Artist: Michelle Wilson
Song: I Guess You Didn't Love Me Enough (Penn/Whitsett/Lindsey)

Photos

Feeling a bit camera shy

Bio

Born January 24, 1943, Hoy "Bucky" Lindsey spent his formative years growing up in the small town of Biloxi, MS, and listening to Jimmy Reed on the Nashville-based WLAC radio station. Listening to artists such as Reed, Ray Charles and others inspired him to pursue music as a career at a very young age.

Lindsey started playing music right out of high school in Mobile, AL, strongly influenced by the R&B, soul, blues and roots gumbo of nearby New Orleans.

Over the years he would tour internationally as a bassist and featured vocalist with Little Jimmy Dickens, Ray Price, Lonnie Mack and others; and would form several lifelong friendships with other successful artists that similarly emerged from the South.

In 1973, Lindsey moved to Nashville where he pursued a career in songwriting. After a series of successful Country cuts, he started his own publishing company. His songs have since garnered several nominations and awards, and have been recorded by a diverse variety of artists, including Etta James, George Jones, The Flying Burrito Brothers, Jerry Lee Lewis and Solomon Burke.

In 1997-1999, he co-authored a string of songs with Dan Penn and Carson Whitsett for Dan Penn's "Blue Nite Lounge" release. Songs from those writing sessions found their way onto several albums, including the title track of Solomon Burke's critically acclaimed "Don't Give Up on Me."

This year, Bucky Lindsey crowns his forty-year musical career with a debut artist offering on the Pensacola-based independent Gulftone Records label. "Back Bay Blues" was produced by blue-eyed soulster, and longtime friend and collaborator Dan Penn.

"I've always written songs for other people. I guess it's about time I wrote some for myself," Lindsey says. "I love the music of the South and the people who play and sing it. On 'Back Bay Blues', I've included many songs which reflect my experience of it, because it's the part of the country that I love the most."

In fact, several of the songs on "Back Bay Blues" were newly crafted for the album and reflect the deep, and at times contradictory textures of a distinctly Southern time and place, or life lessons not easily learned. Others were taken from Lindsey's considerable catalog of unrequited hits and dusted off for the endeavor.

However, what sets this album apart from other singer/songwriter releases more than anything else is Lindsey's hard-driving, R&B vocals that leave you wondering why this is his first-ever album.
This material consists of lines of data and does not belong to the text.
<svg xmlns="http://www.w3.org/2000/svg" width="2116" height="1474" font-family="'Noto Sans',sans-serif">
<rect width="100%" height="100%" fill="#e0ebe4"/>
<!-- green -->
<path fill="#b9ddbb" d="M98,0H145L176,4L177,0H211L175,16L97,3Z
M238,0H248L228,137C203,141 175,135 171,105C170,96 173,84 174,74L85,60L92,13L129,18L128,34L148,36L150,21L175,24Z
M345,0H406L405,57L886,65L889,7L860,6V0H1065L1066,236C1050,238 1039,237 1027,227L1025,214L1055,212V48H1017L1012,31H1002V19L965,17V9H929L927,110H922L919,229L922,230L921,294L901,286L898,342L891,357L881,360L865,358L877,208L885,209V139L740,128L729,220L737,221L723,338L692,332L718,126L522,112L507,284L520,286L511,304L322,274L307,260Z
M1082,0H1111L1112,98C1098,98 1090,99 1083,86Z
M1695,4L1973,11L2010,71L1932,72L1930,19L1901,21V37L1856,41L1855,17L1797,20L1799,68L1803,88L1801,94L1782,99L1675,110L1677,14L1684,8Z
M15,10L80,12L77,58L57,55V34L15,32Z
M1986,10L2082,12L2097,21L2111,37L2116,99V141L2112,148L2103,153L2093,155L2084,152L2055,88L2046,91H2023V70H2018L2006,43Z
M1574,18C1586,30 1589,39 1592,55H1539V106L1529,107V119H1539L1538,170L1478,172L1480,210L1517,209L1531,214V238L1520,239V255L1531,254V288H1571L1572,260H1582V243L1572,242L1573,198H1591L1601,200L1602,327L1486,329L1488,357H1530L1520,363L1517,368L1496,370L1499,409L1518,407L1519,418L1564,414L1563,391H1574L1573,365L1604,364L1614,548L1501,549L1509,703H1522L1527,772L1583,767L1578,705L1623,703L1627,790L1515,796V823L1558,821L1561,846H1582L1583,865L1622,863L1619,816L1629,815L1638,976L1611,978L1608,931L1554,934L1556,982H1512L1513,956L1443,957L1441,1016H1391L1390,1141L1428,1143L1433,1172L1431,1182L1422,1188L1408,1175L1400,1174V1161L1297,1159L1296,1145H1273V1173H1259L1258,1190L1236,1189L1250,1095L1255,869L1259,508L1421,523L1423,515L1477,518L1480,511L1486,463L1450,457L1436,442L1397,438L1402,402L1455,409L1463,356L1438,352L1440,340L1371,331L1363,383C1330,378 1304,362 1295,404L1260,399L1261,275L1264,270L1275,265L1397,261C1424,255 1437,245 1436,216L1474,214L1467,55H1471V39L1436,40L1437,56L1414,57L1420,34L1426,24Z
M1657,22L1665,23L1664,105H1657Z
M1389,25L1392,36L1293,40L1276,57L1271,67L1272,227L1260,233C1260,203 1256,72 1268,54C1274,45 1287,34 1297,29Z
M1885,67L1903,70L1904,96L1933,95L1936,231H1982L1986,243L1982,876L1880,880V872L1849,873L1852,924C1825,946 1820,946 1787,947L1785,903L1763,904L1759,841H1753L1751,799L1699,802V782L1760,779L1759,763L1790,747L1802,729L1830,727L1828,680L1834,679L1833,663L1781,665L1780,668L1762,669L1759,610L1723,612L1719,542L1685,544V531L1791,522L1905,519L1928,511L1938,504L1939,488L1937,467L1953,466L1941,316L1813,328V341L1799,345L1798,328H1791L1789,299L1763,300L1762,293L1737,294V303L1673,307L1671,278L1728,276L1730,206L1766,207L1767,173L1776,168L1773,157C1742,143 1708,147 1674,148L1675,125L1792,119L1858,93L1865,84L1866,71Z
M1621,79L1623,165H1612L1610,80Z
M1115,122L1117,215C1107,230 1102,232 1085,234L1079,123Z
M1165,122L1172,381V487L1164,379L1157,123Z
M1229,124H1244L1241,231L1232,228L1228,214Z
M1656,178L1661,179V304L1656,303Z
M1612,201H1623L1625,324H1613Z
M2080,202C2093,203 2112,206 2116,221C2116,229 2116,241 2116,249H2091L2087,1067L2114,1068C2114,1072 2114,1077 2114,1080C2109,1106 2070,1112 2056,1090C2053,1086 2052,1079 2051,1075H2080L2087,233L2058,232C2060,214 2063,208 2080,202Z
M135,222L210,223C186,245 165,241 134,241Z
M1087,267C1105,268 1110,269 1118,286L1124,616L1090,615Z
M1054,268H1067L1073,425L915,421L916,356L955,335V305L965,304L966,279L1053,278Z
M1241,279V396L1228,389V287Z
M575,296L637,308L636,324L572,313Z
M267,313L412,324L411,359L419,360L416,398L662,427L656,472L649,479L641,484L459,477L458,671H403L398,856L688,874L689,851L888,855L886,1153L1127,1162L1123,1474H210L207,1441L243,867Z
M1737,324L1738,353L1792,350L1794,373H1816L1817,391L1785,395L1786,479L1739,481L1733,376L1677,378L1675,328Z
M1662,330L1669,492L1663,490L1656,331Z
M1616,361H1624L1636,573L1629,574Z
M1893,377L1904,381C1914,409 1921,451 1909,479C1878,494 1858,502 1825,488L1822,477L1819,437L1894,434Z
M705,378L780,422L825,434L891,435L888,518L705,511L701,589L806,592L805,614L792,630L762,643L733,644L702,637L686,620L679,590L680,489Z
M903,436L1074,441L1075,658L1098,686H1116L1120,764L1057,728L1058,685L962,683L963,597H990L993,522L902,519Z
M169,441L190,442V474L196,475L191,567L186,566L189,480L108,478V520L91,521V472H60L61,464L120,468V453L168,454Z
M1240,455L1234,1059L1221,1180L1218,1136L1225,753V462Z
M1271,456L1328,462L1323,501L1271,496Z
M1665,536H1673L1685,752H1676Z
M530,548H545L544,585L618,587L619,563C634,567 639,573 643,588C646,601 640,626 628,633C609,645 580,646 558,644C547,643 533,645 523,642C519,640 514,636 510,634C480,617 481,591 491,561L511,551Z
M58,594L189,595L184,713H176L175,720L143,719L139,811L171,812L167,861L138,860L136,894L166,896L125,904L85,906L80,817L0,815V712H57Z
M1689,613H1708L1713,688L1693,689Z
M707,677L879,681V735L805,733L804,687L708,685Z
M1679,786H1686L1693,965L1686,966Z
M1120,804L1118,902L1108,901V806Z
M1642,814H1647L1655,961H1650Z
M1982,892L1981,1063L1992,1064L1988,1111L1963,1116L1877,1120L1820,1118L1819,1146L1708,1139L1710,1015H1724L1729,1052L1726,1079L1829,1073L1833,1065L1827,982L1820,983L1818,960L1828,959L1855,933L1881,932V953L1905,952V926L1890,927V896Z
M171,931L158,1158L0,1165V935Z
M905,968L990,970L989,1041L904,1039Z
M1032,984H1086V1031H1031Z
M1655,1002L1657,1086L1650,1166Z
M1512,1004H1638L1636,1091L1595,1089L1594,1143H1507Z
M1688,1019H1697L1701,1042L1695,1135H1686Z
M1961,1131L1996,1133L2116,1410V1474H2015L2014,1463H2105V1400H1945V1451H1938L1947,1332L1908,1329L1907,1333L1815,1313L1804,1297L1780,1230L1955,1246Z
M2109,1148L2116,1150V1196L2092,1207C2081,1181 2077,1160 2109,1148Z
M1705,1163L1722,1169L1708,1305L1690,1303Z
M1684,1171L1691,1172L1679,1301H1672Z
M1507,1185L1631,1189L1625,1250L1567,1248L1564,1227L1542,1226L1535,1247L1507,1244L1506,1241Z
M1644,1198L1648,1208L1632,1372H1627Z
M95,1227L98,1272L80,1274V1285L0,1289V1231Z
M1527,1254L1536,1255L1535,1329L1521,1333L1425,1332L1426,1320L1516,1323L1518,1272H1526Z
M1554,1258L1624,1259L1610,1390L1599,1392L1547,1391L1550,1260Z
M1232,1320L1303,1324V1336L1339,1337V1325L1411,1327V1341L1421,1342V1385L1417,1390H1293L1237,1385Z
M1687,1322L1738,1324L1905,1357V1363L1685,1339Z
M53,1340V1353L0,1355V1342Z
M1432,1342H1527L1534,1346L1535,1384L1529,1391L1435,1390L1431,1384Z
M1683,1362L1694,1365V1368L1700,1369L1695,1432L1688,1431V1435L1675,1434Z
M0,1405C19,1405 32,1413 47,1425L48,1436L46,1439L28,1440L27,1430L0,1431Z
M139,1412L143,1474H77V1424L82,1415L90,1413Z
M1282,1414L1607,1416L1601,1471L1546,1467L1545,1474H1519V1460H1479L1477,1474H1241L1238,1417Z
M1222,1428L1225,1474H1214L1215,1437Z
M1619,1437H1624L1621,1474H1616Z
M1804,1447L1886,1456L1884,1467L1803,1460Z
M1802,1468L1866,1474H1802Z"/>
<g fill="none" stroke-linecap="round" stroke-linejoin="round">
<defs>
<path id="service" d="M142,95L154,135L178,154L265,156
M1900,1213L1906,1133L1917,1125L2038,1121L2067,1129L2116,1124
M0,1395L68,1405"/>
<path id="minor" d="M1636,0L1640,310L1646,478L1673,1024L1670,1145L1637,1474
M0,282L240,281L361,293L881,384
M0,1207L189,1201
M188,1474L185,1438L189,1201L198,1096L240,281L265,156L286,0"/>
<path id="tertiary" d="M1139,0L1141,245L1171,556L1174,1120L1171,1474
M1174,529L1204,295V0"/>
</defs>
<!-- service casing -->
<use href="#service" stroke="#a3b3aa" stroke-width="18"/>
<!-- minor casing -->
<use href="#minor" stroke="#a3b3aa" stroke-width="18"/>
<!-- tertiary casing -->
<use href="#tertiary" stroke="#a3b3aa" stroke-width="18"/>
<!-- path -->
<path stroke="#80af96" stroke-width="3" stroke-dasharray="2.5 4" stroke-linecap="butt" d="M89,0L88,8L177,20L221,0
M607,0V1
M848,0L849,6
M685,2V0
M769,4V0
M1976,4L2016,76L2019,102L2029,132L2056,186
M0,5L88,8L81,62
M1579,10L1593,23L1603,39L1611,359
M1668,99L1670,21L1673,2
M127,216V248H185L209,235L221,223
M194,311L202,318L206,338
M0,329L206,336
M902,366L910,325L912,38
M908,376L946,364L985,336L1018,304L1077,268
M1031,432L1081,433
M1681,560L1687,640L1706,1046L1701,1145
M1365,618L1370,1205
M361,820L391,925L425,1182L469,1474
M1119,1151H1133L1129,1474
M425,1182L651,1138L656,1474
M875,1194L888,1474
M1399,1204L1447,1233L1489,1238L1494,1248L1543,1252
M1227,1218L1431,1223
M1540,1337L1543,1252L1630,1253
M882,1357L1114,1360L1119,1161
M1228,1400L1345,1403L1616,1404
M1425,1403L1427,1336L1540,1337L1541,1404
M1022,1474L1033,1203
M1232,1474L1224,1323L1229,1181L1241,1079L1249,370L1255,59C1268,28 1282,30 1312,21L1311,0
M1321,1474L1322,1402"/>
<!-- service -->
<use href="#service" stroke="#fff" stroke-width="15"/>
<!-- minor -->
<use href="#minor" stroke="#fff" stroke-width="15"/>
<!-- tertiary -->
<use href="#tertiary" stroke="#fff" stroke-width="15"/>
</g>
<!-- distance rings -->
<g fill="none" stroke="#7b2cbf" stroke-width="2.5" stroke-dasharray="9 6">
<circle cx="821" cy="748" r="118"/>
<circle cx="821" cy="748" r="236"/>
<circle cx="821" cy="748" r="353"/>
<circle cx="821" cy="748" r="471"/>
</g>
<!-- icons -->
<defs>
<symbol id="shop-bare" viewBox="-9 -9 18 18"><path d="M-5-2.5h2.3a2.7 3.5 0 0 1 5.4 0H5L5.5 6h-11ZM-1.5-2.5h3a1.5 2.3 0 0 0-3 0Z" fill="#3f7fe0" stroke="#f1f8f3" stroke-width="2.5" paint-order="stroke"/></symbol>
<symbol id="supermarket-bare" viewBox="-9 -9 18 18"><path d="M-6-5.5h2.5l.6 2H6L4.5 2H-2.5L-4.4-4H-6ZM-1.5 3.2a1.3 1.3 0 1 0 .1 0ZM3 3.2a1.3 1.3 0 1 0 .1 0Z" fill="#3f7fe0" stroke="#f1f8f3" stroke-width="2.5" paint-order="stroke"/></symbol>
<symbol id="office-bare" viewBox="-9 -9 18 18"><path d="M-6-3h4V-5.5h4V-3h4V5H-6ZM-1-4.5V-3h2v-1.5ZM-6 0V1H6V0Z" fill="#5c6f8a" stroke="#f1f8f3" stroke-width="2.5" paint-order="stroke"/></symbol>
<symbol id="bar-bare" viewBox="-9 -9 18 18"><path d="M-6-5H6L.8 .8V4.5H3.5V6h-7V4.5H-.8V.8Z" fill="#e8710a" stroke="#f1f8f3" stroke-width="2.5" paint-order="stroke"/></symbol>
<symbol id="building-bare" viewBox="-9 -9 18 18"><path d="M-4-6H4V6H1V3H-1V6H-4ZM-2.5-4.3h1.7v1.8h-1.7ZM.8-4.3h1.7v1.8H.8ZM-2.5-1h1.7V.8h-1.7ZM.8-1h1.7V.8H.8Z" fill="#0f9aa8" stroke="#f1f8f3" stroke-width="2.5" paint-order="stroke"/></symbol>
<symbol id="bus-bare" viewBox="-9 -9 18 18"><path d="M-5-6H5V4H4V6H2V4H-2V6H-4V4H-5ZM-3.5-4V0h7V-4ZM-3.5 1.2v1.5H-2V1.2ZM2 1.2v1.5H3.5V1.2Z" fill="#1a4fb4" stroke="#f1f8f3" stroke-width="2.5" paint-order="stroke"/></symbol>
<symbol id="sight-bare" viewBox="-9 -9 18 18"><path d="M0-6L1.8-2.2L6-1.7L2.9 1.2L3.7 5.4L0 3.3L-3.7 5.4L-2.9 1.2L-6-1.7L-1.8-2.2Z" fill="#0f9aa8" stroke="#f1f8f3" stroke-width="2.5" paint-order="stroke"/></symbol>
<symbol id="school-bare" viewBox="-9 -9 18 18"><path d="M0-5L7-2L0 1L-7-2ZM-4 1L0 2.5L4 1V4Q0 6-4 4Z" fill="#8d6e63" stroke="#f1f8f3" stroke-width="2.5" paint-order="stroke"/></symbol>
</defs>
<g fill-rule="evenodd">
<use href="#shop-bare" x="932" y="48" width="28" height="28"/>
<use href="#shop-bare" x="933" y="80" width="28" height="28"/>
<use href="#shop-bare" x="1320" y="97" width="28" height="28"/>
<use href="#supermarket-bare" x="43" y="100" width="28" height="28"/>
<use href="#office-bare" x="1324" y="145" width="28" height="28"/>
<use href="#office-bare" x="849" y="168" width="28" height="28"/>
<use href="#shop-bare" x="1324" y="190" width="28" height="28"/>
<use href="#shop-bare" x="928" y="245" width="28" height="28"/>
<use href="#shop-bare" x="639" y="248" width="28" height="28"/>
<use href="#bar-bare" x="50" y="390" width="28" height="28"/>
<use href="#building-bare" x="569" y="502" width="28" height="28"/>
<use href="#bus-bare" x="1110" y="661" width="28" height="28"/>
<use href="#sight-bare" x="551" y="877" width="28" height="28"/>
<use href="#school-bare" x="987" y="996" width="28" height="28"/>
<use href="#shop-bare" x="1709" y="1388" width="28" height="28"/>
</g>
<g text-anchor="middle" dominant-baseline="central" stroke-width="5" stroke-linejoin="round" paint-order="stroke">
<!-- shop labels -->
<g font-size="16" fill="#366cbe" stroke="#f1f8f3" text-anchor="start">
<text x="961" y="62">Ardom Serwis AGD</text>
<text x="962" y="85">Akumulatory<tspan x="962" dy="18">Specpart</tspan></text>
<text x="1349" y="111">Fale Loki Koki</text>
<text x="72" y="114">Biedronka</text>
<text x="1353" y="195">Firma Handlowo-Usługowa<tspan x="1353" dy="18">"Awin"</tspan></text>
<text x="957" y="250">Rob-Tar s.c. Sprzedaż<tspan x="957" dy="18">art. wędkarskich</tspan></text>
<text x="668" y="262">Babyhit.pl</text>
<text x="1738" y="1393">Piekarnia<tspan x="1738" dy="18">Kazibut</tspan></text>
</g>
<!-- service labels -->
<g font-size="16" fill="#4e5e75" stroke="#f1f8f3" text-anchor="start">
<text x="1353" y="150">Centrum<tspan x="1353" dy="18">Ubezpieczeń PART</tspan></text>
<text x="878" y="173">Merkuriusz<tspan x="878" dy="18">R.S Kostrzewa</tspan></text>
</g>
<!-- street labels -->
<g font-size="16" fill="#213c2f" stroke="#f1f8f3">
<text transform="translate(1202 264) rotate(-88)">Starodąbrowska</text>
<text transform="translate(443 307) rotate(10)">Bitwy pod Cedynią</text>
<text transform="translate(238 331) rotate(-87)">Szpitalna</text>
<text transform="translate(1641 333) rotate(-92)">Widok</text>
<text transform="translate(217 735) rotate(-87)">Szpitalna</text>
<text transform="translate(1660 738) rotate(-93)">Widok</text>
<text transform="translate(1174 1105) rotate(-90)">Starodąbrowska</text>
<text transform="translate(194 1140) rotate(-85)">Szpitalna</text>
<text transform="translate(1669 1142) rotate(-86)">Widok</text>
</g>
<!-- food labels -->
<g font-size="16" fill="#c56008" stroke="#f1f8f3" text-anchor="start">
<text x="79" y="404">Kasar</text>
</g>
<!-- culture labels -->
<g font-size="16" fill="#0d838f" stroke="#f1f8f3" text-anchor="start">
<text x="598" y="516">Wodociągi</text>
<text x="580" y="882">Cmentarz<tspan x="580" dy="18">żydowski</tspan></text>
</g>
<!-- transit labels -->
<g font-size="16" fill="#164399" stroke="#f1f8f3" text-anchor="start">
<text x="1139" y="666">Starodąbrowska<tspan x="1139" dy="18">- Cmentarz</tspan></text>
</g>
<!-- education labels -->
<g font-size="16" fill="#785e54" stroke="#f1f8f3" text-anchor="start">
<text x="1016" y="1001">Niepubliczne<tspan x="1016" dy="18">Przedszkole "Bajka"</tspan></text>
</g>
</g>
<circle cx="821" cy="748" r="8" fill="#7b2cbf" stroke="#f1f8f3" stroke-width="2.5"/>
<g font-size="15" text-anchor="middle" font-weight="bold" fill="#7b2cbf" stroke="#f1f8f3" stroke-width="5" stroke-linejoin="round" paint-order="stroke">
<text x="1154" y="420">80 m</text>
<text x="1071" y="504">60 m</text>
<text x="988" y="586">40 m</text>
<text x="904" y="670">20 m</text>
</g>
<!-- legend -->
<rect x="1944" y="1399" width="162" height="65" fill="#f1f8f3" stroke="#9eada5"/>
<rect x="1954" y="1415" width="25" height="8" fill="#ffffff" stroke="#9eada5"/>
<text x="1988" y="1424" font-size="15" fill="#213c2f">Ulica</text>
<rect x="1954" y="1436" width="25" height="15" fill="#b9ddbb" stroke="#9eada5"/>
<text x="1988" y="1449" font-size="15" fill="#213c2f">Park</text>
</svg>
"Well, I saw what happened to a lot of my friends in this industry that went that way, and decided that it wasn't for me. But now that have my own label, it's a lot more fun....and a much more rewarding experience, both creatively and financially," Lindsey explains.

These days, when not writing, Lindsey indulges his other favorite pasttime—fishing, and is happy to be back on the Gulf Coast, after thiry years in Nashville. Upcoming plans include writing an album with Penn and Whitsett for an Untitled project, and performing next summer in support of his debut release.